Volume 19 of L'Eylah (published ahead of Pesach 5745) includes a foreword by Rabbi Sacks, then Principal of Jews' College, his examination and reflections on Rav Soloveitchik (author of Halakhic Man), and a short book review of Rabbi Shlomo Riskin's The Passover Haggadah.


Extract:

Post-war American Orthodoxy, by some happy combination of circumstance, discovered that the bat kol of Jewish philosophy could be heard once more. 'Modern Orthodoxy' was the label under which were grouped such diverse thinkers as Norman Lamm, Emanuel Rackman and Eliezer Berkovits, Walter Wurzburger and Michael Wyschogrod, and a younger generation which contained the subtle and elegant Aaron Lichtenstein as well as radicals like Irving Greenberg and David Hartman.

Here was a group which, despite its label, had no common programme or stance. It was not a movement or a school of thought. Yet it had a rough­ and-ready kind of unity. It had an institutional focus in Yeshiva University. It had a medium of expression in the journal Tradition. And above all it had a prophet: Rabbi Joseph B. Soloveitchik, known to an entire section of American Jewry as simply 'The Rav'.

The last few years have seen a flurry of activity in making Soloveitchik's work more accessible. Volumes of his hitherto unpublished or uncollected writings have appeared. Lectures have been transcribed and translated. Recently a massive two-volume festschrift appeared, occasioned by his eightieth birthday and an impressive tribute to the range and depth of his influence.

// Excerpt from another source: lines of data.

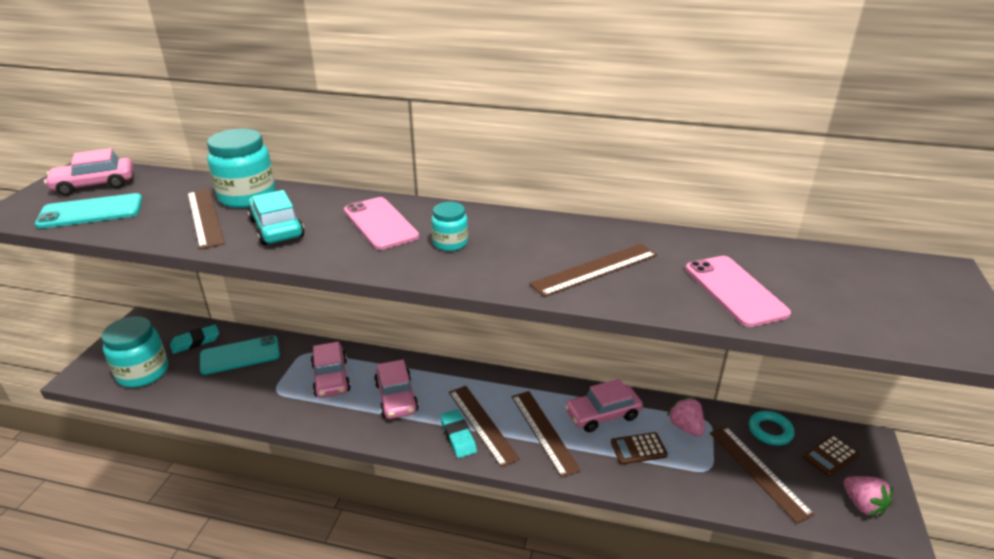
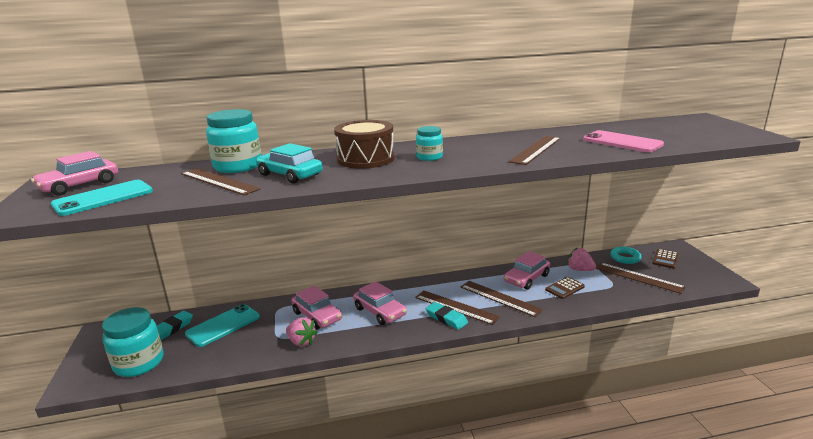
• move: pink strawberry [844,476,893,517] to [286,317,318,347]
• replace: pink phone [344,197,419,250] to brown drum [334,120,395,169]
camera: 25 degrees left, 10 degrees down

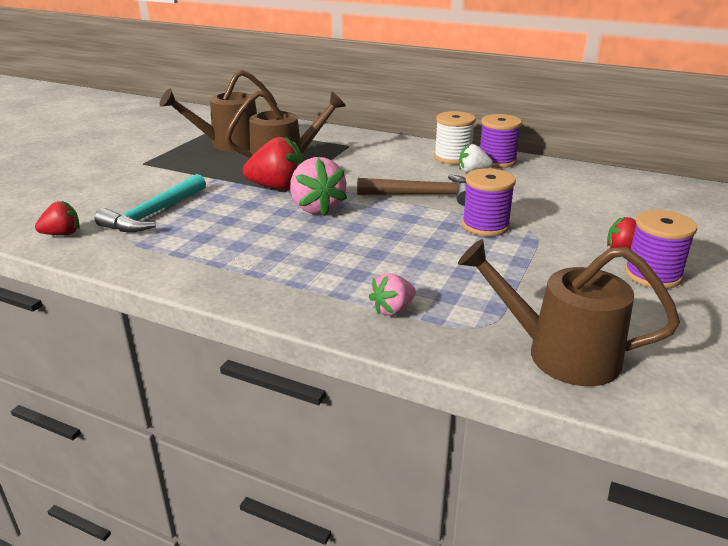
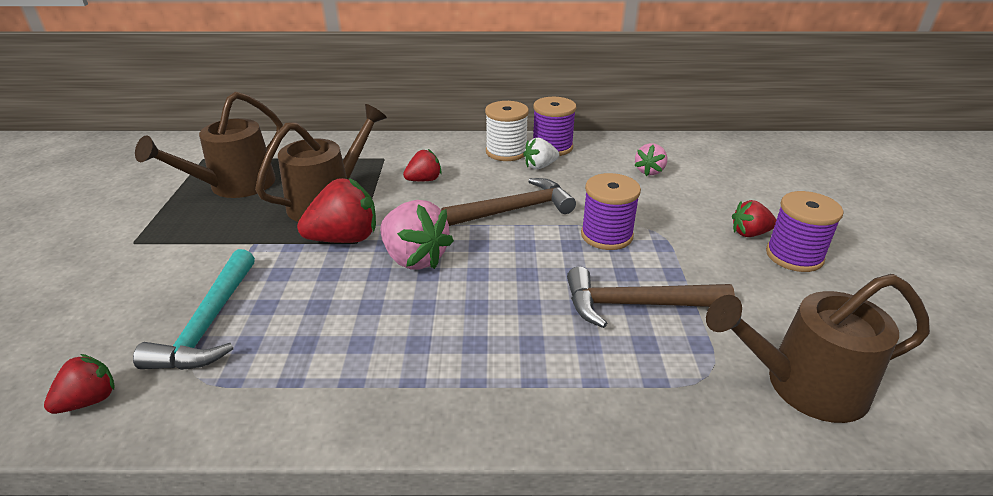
• insert: red strawberry [403,149,442,181]
• insert: brown hammer [567,267,735,328]
• move: pink strawberry [369,273,416,316] to [634,143,667,176]
camera: 25 degrees left, 5 degrees up

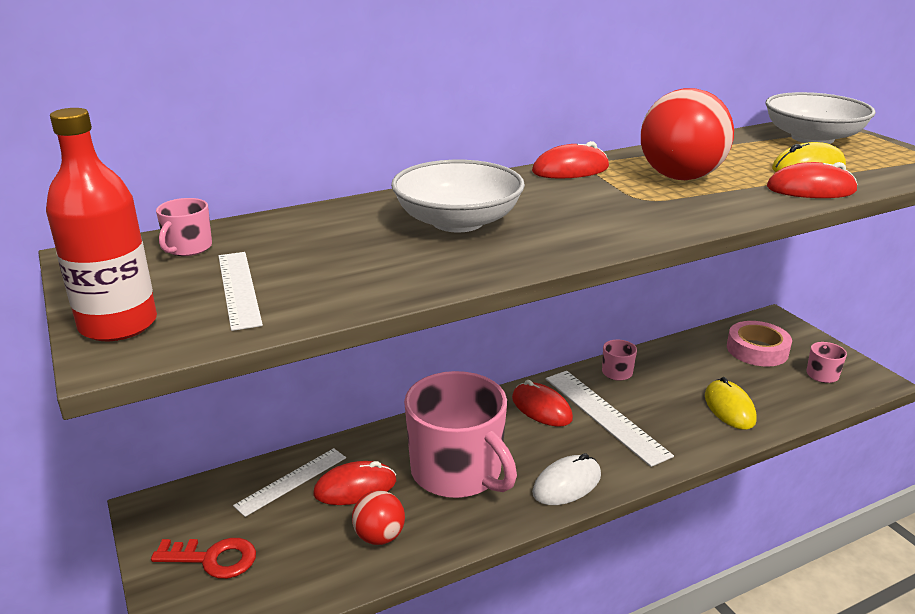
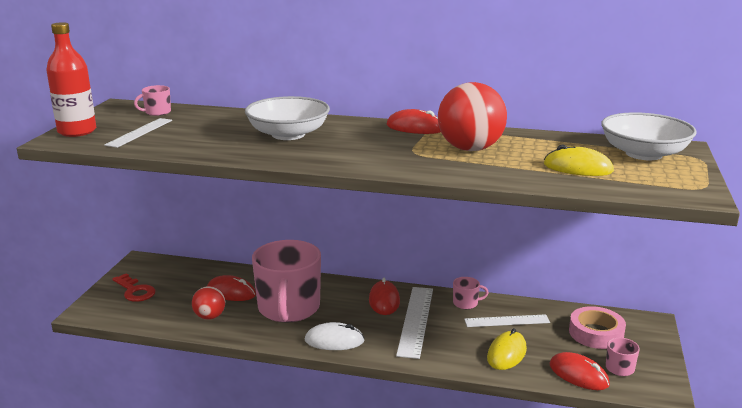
• move: white ruler [233,448,346,517] to [464,315,550,327]
• move: red mouse [767,162,858,198] to [550,352,610,390]
camera: 40 degrees right, 5 degrees down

English readers will be particularly grateful that this literary harvest now includes a translation of the classic essay Ish ha-Halakhah, which had for many years been the single written expression of Soloveitchik's philosophy. Published as an article in 1944 in the journal Talpiot, it had lain like a buried treasure: difficult to track down, hard to read, and imposing formidable intellectual demands on the reader. It subsequently appeared, in 1976 and 1979, in two Hebrew volumes of the Rav's essays, and has now been issued on its own as Halakhic Man in a translation by Lawrence Kaplan, himself a student of the master.

What emerges from the book? What or who is Halakhic man? What is distinctive about the way he approaches the world? And how­ surely the key question - has R. Soloveitchik entered into the confrontation with modernity which others before him had declined.